Jeffries, who chairs the Development and Planning Committee, and Wood say Niowave’s 14,000-square-foot pole barn violates the 2006 special land use permit the company received in order to convert the school to laboratory use.
“The use cannot change the essential character of the surrounding neighborhood. It has to be keeping with the natural environment of the lot. It has to protect and preserve the residential neighborhood and not have negative impacts on the quality of life for the residents,” Jeffries said as he listed off terms of the SLU. “It doesn’t meet any of those conditions.”
Wood agreed with Jeffries and said the permit had been violated.
The opinions of Wood and Jeffries fly in the face of what Lansing zoning administrator Susan Stachowiak said at the Development and Planning Committee meeting on Feb. 6. She said the use of the pole barn — not the appearance — is dictated by the SLU.
“Use has always been and still is in compliance with the SLU,” she said. “Use has never been an issue. Appearance is not addressed anywhere in the SLU.”
To settle the debate, Jeffries has asked Don Kulhanek, the interim city attorney, to look into the matter. The Walnut Neighborhood also sent a letter to the City Council asking for the same thing late last year. Kulhanek said in an email Tuesday that the only condition of the SLU involved dealing with playground equipment that was formerly on the site.
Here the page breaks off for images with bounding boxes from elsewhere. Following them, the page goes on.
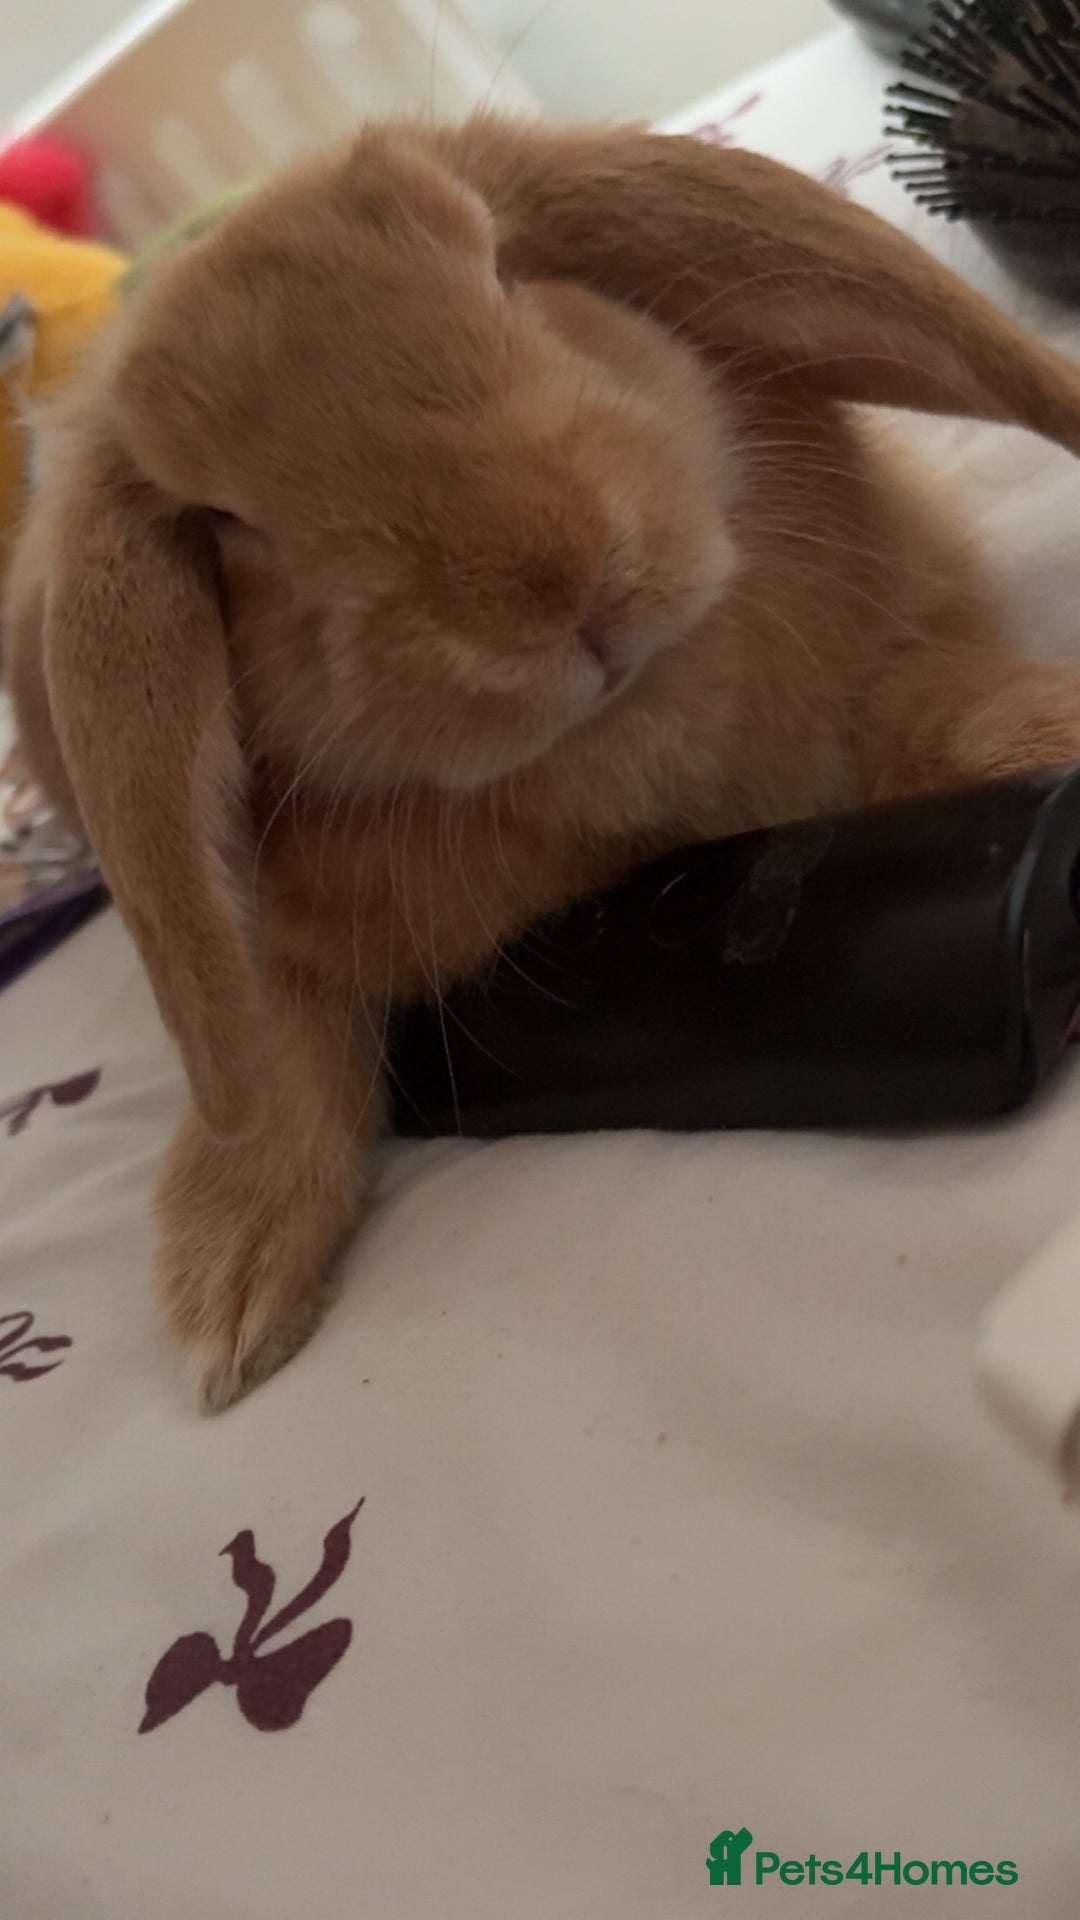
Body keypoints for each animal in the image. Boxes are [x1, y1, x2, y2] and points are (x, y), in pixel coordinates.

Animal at [9, 117, 1080, 1411]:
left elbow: (950, 713)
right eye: (224, 519)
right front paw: (228, 1292)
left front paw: (1060, 729)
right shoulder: (287, 948)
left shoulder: (893, 665)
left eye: (508, 276)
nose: (556, 581)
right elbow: (276, 1042)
Jeffries appears to refer to a list of findings that Stachowiak has said only applies to the original school building.
Jeffries said if Niowave is found to have violated the SLU, it could be pulled from them. Niowave could not be reached for comment.
At this point, residents of the Walnut Neighborhood are not only frustrated with Niowave — they’re starting to get fed up with delays from City Council. A one-page ordinance that would prevent Niowave-like situations has stalled for the last two months. The ordinance would mandate Council notification and public hearings on proposed SLU construction over 1,000 square feet.
“It’s always been about two issues from the very beginning,” said Mary Elaine Kiener, a Walnut Neighborhood resident who’s been at the forefront of the struggle. “First was fix the façade — do something for the neighborhood that’s stuck with this. Second, make sure other neighborhoods are protected so that this doesn’t happen to them. And we’re still there, we’re still frustrated.”
The ordinance began to take shape late last year, but with former City Attorney Brig Smith’s departure coupled with the hiatus of the holiday season, Kulhanek said in committee that there has been some catching up to do.
But Jeffries isn’t having any of that. He said he’s been “very disappointed with the process”
“Any further delay is unacceptable — period,” Jeffries said. “We’ve kicked it around, clearly vetted it, now it’s just a matter of putting pen to paper and drafting an ordinance. It’s only one page, we’re not asking for wholesale revision of SLU ordinance. All we’re asking for is an amendment to the existing ordinance, and that should not require the time it has taken. It’s clear what the issue is, all we need to do is get it up for a vote.”
Jeffries said he wants to get the ordinance done before the Council starts to tackle the city’s budget. Running parallel with the ordinance is Niowave’s personal property tax exemption request, which is worth about $230,000. Niowave pulled the request late last year but it’s back on the table. Jeffries said the Development and Planning Committee will set a public hearing on the exemption at the next committee meeting on Feb. 20.
Due to inaction from the city and Niowave’s silence since Thanksgiving, Kiener decided to lawyer-up and hire someone to look into the SLU matter herself. In early January, she retained Charles Drayton of Fraser, Trebilcock, Davis and Dunlap to see whether she and the neighborhood had a “legal leg to stand on.”
Drayton, who was at the Development and Planning Committee on Feb. 6, said Niowave may be violating of some city ordinances.